FIND in
<--prev V30 next-->

From: "Dan'l Danehy-Oakes" <ddanehy@siebel.com>
Subject: (urth) RE: Digest urth.v030.n164
Date: Wed, 8 Aug 2001 09:47:21 

To Alga: 

You're doubtless right about everything you say. Pullman's use
of the word _is_ correct. And as a sometimes-writer myself, I agree
that the unexpected use of a word can be extraordinarily effective.

Pullman _is_ an extraordinary writer. I will remind you that the 
first substantive thing I said about TGC is that it is "a marvellous 
_novel_. The characters and action are just plain overwhelming." I 
stand by that, and TSK (approximately 2/3 through) continues at that 
level. The only reason I am going to wait to buy a paperback of TAS
is so I can shelve them together; I shelve pb's and hc's somewhat

None of which bears directly on what you were responding to. I was
in turn reacting to Tony Ellis's original comment that a child 
reading this book would be interested to learn that the Christian
churches have repurposed a word meaning "spirit" to mean "evil
spirit," and what I claimed and claim is that few, if any, children
will learn that from TGC.

I originally stated that I believed Pullman's choice of the word 
was motivated by his anticlerical agenda. Indeed, I believe that 
many of the weaknesses of TGC and TSK are due to his serving his
agenda preferentially to serving the work. 

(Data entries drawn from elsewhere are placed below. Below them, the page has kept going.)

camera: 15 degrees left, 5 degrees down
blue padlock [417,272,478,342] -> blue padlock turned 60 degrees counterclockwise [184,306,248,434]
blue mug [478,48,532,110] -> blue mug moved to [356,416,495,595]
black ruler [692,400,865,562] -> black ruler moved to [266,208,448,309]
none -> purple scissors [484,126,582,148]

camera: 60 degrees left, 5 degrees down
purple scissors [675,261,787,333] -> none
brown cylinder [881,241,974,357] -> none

Theodore Sturgeon once remarked of an entirely different writer 
that he had "sold his birthright for a pot of message." While I
don't think Pullman has sold his birthright, I believe he has
allowed something of a lien on it. TGC and TSK have, in my opinion, 
too damn much _power_ to squander it on didactics.

In other words: I am not condemning Pullman; I am praising him,
albeit with faint damns.

To John Bishop:

That your "actual child (now 11)," approximately at the same
place with Pullman, "had no problem whatsoever with 'daemon',"
is a good sign for that child. That he "figured out quickly 
that it was unrelated to 'demon'," is a bit more problematic,
since it _is_ in fact related (if only etymologically) to 
"demon," and, as Alga points out, "spirit" is simply a legitimate,
if somewhat-disused, meaning for the standard word.

I believe that Pullman _wants_ your child to make that 
connection, and chose the word (out of many possible alternatives)
specifically for its propensity to offend the less literate sort
of Christian. The few quotes from Pullman I've seen on this list
tend to reinforce this impression: he's a Christian-baiter, and
not a very subtle one.

> BTW, he far prefers Lemony Snicket's series to Pullman.

I saw those for the first time this weekend while I was picking
up my TSK. Should I bother?

To Tony Ellis: 

> If the word 'daemon' is at some point "revealed to mean something
> like an externalized soul", right at that point the child -knows-
> that a word with Christian connotations of evil is being used to
> mean something as harmless as 'spirit'. If she's spared my lesson
> in political etymology, fine. She's still being given something to
> think about, which was my original argument.

Well, no, it wasn't. You actually wrote, 
	I would hope that a child reading Pullman's book might be 
	very interested to learn that a word used by Christianity 
	to mean an incarnation of evil originally meant something 
	as harmless as "spirit",  and might wonder what other little 
	misappropriations and mistakes may have taken place over 
	the years.

While the sense of "being given something to think about" is 
certainly in there, your original argument seems to have been, 
precisely, that the child would receive and be "interested" in
the "lesson in political etymology."

To Pippen:

Regarding Hamilton's "Night's Dawn" trilogy (which, by the way,
I recommend highly), you wrote:

> The storms that rage around the planet are called "armada storms"  
> One Earth dweller gives the derivation as coming from chaos theory. 
> "If a butterfly flapping its wings in China can create a hurricane
> off Florida, what could an armada of butterflies accomplish?"
> I did feel a twinge of recognition, though when I read that bit in
> Hamilton.  Obviously, the man knows his Bradbury 

Ummm... no, he knows his chaos theory, or at least the pop version
of it. The "butterfly in China" is a standard rhetorical trope of
chaos theory, and to the best of my knowledge is unrelated, except
perhaps by accident, to the Bradbury yarn. The basic idea is that
weather is a chaotic system, where small changes in initial conditions
(where, again, "initial conditions" simply means "the conditions at
the time the difference first appears, or when we first begin 
monitoring") can have arbitrarily large or small -- in short, 
unpredictable -- consequences. Thus, the small disturbance in the
air caused by a butterfly's wings flapping in China may, through a
series of interactions with other air motions, be a contributing
cause of a hurricane in Florida six months later; if that damn
butterfly had just sat still, there'd have been a snowstorm in 
Appalachia instead. 

Or not. The sensitivity of the weather "system" to something _this_
small is highly questionable, but it stands as a dramatic, if
not melodramatic, example of "sensitivity to initial conditions."